WHAT YOU NEED TO DO: Copy every line of the material below without changing anything.

SUPPLIED ENTRIES:
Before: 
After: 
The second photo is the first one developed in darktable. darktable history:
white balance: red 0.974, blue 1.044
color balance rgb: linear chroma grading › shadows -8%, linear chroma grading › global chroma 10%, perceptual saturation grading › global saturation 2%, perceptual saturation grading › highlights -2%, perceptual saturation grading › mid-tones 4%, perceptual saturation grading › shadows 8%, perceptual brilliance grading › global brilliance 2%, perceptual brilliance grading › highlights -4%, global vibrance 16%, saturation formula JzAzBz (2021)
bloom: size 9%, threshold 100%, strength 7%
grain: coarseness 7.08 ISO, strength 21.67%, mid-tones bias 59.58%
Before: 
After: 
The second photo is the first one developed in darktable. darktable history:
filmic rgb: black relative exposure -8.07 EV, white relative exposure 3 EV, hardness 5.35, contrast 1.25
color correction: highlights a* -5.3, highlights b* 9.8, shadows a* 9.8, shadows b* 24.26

EXERCISE RESULT:
Before: 
After: 
The second photo is the first one developed in darktable. darktable history:
white balance: red 0.974, blue 1.044
color balance rgb: linear chroma grading › shadows -8%, linear chroma grading › global chroma 10%, perceptual saturation grading › global saturation 2%, perceptual saturation grading › highlights -2%, perceptual saturation grading › mid-tones 4%, perceptual saturation grading › shadows 8%, perceptual brilliance grading › global brilliance 2%, perceptual brilliance grading › highlights -4%, global vibrance 16%, saturation formula JzAzBz (2021)
bloom: size 9%, threshold 100%, strength 7%
grain: coarseness 7.08 ISO, strength 21.67%, mid-tones bias 59.58%
Before: 
After: 
The second photo is the first one developed in darktable. darktable history:
filmic rgb: black relative exposure -8.07 EV, white relative exposure 3 EV, hardness 5.35, contrast 1.25
color correction: highlights a* -5.3, highlights b* 9.8, shadows a* 9.8, shadows b* 24.26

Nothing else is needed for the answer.